ISIS is not holding back in demonstrating its terror prowess in Afghanistan. Indeed, the group has claimed Monday’s twin attacks in Kabul that left some 25 dead. That this included 10 journalists prompted Reporters Without Borders (RSF) to term it the worst strike against the media since the fall of the Taliban back in 2001. This, in turn, has led to observations that militants are hitting democracy itself.
Be that as it may, there is no denying the fact that the bombings occurred near the National Directorate of Security (NDS) — Afghanistan’s premier intelligence agency — as well as NATO headquarters and the US Embassy. In fact, a blast in Kandahar on the same day, bringing the total of fatalities to 50, targeted an Alliance convoy. And though no group claimed responsibility for this, the message appears clear: it is not democracy that is under fire but the US military occupation.
This has inevitably shifted the focus yet again to Pakistan. Certain American experts have come out and accused this country of using its proxies to hit Kabul.
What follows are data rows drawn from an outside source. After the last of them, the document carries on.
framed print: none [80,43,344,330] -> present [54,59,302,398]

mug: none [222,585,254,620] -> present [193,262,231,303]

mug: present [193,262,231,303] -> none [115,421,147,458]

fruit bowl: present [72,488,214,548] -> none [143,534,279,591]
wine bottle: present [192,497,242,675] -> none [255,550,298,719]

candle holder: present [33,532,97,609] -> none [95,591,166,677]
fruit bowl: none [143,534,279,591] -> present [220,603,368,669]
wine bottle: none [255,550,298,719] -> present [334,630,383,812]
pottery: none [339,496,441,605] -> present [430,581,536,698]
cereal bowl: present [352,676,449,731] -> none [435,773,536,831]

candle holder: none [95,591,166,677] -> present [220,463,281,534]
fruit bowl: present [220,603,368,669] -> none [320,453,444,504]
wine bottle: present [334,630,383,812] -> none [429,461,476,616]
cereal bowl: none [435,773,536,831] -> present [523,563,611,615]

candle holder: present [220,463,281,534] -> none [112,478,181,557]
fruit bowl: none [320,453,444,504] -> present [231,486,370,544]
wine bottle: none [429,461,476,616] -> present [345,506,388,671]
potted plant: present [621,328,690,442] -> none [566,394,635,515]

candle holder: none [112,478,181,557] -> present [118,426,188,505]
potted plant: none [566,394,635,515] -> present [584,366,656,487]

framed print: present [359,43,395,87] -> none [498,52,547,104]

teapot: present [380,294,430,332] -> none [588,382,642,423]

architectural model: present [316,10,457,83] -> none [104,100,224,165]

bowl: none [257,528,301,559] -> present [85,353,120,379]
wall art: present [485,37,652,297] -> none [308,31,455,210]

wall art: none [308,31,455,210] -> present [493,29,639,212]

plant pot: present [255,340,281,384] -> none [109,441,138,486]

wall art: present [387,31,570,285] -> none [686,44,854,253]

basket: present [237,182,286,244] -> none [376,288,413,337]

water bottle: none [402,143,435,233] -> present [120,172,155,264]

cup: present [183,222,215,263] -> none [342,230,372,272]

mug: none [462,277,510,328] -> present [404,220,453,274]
Their argument goes something like this: there is no ISIS across the western border. There are just rebranded groups such as the Tehreek-e-Taliban (TTP) and Lashkar-e-Jhangvi (LeJ).
Yet both these ‘proxies’ routinely target the Pakistani state. The TTP was behind the brutal Army Public School (APS) massacre in Peshawar back in 2014. Some two years later a faction of the rabid anti-Shia LeJ joined hands with ISIS to target a police academy in Quetta; leaving 63 dead. Then there is the Jamaat-ul-Ahrar splinter group that temporarily broke away from the TTP in 2014 to pledge spiritual allegiance to ISIS. The point is that while there may well be overlaps, there are no absolutes when it comes to clear-cut demarcations. And as far as the TTP goes, Islamabad has long complained of its finding safe-haven in Afghanistan.